The use of erosion models to predict the influence of land use changes on urban impoundments.

Adriaan Gilau

Friday 3 july 2015

12:33 - 12:36h at South America (level 0)

Themes: (T) Sediment management and morphodynamics, (ST) Basin-wide sediment management, Poster pitches

Parallel session: Poster pitches: 15J. Sediment - Basin & Environment - Wetland

Impoundments in urban areas of South Africa, either natural or artificial, are popular recreational attractions that add to the quality of life, increase property value and are increasingly built as focal points for commercial developments. More regularly such impoundments acts as receptacles for polluted runoff, resulting in water quality problems and ultimately reduce the aesthetic value and undermine their recreational value and function as originally envisaged (Freeman et al, 2000).
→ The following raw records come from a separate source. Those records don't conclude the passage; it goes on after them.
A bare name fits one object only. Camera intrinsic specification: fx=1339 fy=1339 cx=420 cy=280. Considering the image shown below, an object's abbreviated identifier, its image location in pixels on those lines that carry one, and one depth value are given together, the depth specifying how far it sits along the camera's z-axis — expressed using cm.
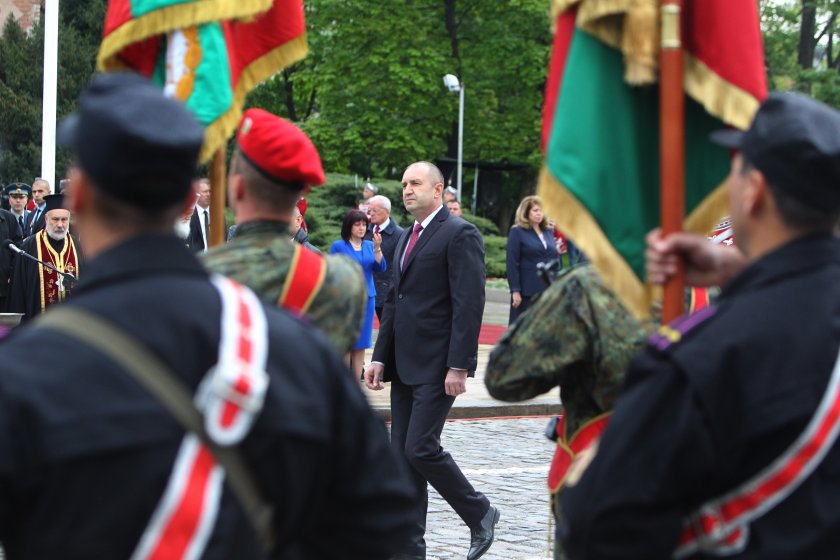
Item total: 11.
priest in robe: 1311
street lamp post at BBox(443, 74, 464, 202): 3425
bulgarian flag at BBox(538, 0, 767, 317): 360
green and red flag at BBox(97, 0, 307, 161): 472
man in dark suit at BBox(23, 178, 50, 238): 1788
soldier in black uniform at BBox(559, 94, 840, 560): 242
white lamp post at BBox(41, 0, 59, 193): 2081
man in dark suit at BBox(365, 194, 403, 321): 1485
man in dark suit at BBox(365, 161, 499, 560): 719
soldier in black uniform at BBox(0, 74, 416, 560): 202
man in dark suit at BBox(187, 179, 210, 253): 1169
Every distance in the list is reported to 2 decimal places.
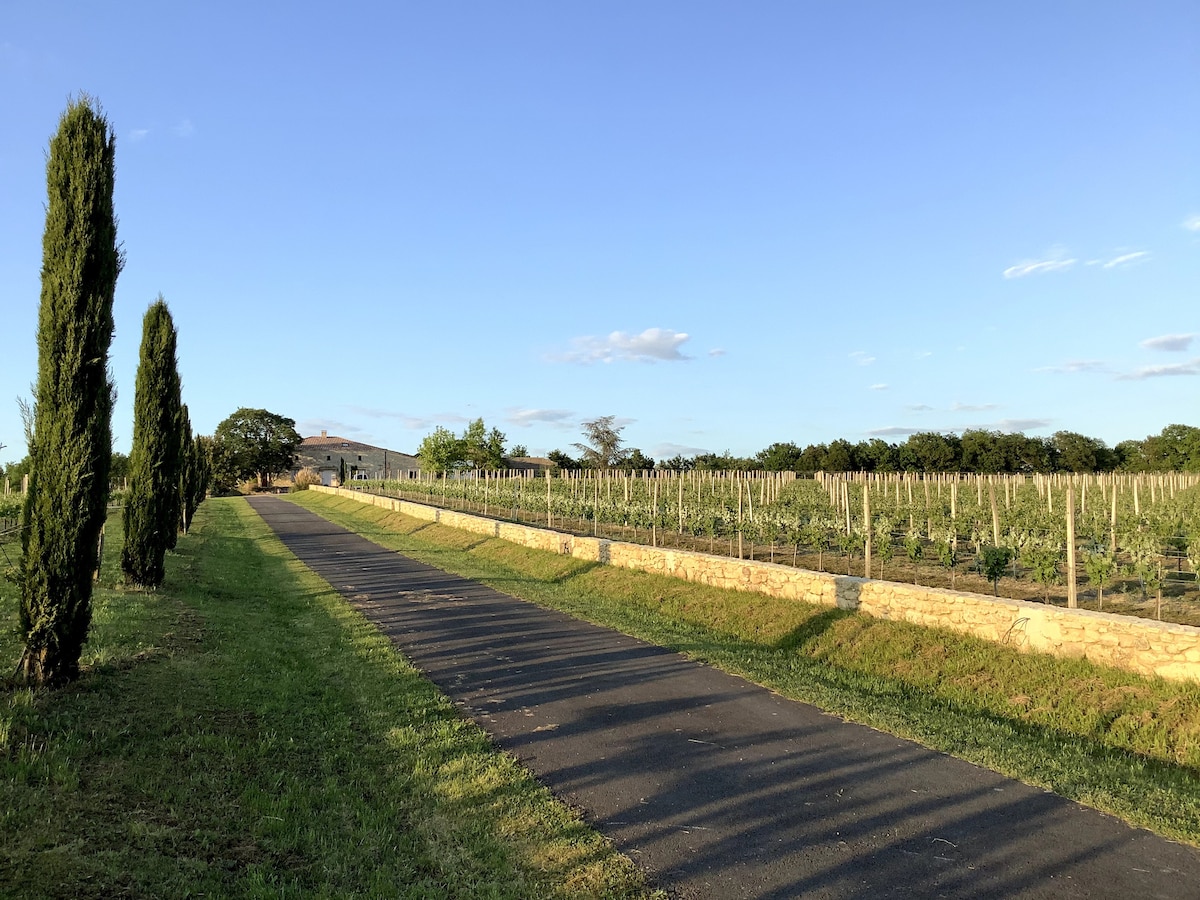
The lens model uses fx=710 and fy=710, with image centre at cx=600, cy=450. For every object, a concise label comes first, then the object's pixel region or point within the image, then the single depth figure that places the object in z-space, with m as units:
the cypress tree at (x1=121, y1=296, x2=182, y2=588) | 11.67
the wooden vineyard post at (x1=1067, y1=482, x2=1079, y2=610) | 7.86
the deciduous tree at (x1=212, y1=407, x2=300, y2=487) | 71.62
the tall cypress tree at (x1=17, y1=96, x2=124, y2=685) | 6.17
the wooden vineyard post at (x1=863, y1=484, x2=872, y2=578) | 10.64
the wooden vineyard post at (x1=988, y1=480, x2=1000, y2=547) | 13.48
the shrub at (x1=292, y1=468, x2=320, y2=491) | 71.94
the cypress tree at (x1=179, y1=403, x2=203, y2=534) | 22.16
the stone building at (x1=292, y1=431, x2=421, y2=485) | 87.44
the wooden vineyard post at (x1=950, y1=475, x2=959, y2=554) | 15.02
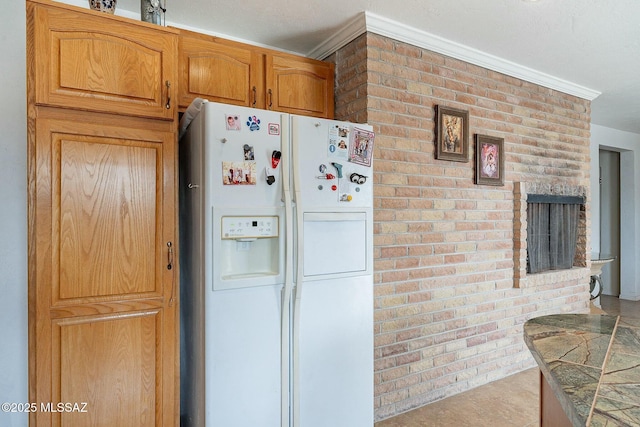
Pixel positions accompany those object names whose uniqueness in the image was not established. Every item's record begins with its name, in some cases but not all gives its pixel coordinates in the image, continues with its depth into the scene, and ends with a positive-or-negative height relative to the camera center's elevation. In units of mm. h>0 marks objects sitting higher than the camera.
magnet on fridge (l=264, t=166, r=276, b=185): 1733 +184
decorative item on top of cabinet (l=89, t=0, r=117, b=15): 1740 +986
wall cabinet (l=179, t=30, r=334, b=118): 2111 +843
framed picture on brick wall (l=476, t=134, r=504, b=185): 2844 +414
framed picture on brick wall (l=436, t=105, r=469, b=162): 2604 +568
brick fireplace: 2363 -68
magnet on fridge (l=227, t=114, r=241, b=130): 1676 +418
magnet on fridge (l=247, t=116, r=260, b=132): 1714 +423
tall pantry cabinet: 1575 -7
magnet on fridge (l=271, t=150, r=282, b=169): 1748 +265
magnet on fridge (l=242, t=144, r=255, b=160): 1696 +285
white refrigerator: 1646 -271
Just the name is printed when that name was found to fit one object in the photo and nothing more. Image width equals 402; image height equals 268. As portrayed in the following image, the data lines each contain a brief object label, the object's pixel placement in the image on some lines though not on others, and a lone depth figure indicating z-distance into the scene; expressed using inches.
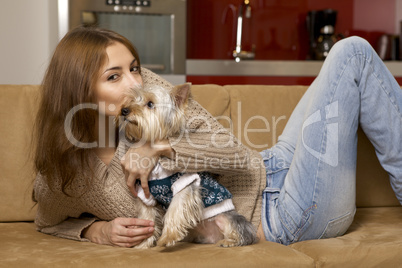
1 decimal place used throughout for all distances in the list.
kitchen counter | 165.2
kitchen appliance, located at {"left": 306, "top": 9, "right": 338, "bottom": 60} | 181.4
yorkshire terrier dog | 65.4
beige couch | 63.4
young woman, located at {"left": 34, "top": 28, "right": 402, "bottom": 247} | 69.9
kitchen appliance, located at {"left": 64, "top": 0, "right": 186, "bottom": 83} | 159.0
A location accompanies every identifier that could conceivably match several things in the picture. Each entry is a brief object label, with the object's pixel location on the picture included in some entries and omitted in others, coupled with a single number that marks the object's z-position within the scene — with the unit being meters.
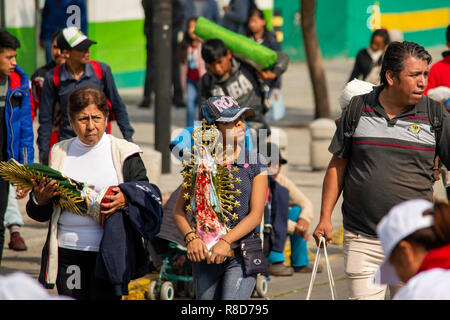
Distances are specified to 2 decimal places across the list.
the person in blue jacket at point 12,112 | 13.68
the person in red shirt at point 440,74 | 14.70
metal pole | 22.27
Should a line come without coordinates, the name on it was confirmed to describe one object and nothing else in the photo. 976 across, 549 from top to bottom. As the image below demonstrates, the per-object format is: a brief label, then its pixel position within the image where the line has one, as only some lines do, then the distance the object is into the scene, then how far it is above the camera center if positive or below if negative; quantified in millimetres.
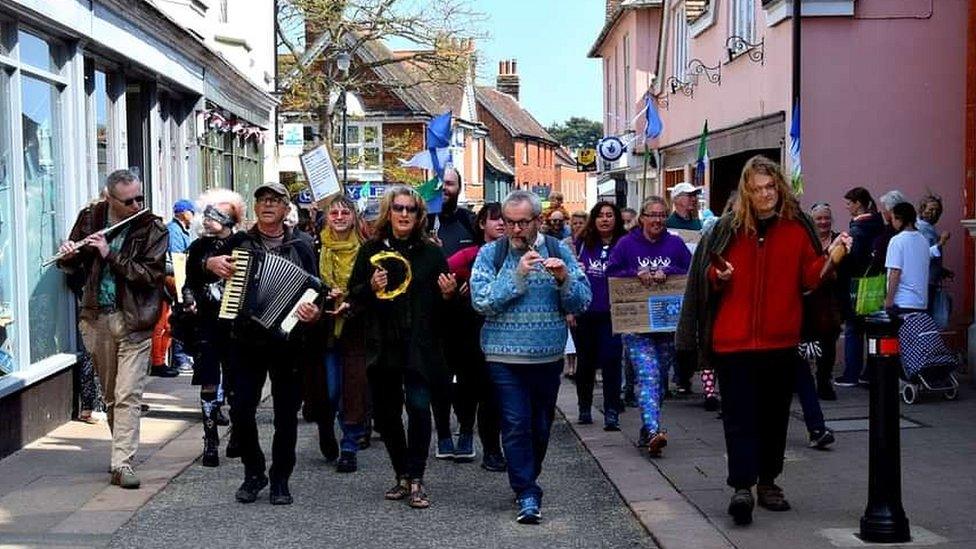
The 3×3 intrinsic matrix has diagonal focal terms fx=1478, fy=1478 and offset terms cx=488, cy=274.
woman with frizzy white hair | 8531 -488
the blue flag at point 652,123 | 25391 +1709
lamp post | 36038 +4009
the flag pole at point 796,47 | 15609 +1849
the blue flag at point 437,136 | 14773 +902
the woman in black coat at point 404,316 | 8156 -505
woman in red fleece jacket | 7484 -386
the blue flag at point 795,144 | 13256 +745
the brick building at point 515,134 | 82000 +5121
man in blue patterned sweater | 7719 -517
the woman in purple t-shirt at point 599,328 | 11133 -801
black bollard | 6949 -1066
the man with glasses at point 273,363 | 8227 -768
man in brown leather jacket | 8734 -422
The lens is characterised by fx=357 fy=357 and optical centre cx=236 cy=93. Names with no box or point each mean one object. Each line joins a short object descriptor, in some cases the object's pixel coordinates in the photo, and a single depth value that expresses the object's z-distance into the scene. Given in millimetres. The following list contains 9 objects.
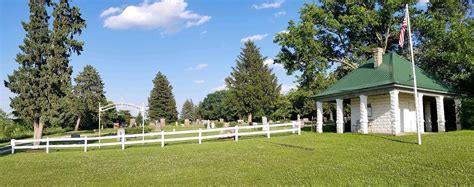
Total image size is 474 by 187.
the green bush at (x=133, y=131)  41781
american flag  15859
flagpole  14720
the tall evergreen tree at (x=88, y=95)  61719
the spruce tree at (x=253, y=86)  59531
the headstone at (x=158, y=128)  43547
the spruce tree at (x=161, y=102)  74688
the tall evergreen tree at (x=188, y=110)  135562
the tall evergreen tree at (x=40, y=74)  26344
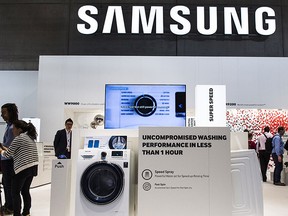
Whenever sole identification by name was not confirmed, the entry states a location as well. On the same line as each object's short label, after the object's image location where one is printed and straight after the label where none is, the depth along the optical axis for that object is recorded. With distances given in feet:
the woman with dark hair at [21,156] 8.65
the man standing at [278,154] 17.42
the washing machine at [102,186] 7.90
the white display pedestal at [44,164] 16.15
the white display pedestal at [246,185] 8.33
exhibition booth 7.84
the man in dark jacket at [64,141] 14.10
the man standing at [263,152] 19.05
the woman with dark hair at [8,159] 9.53
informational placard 7.81
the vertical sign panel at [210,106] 9.04
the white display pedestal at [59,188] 8.17
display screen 9.43
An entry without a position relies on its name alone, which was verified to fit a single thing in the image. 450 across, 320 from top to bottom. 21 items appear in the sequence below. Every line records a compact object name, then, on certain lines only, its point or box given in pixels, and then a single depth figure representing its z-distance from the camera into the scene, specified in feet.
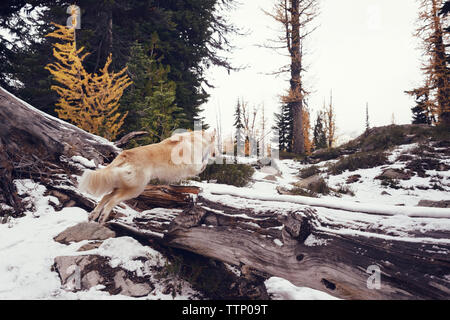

The impact of soil loss from urban erosion processes is a major problem confronting decision makers on a national and local level due to the impact on local resources (Le Roux et al., 2007). One such resource is the Boksburg Lake in the Eastern Service Delivery Region of the Ekurhuleni Metropolitan Municipality of the Gauteng Province, South Africa. The purpose of the study was to quantify what impact soil erosion processes, as a result of changes in land-use, had on the urban impoundment. There is a close relationship between how land is managed and the impact erosion may have on in-stream health. Increased erosion as a result of catchment changes increases the loads of phosphorus introduced into streams (Croke, 2002) and subsequently increases the occurrence of eutrophication. Resent research has discovered that existing stores of sediment, as a result of previous erosion (mid–to-long term), are responsible for the delivery of additional phosphorus to waterways and reservoirs (Croke, 2002). The management of sediment levels combined with reduced catchment phosphorus load is viewed as the most viable option in eutrophication abatement. The study used a modified approach of the Universal Soil Loss Equation and the Soil Loss Estimation Model for Southern Africa, suited for urban conditions. These approaches were adopted for South African conditions. Proposed management practices for the reduction of the erosion are presented.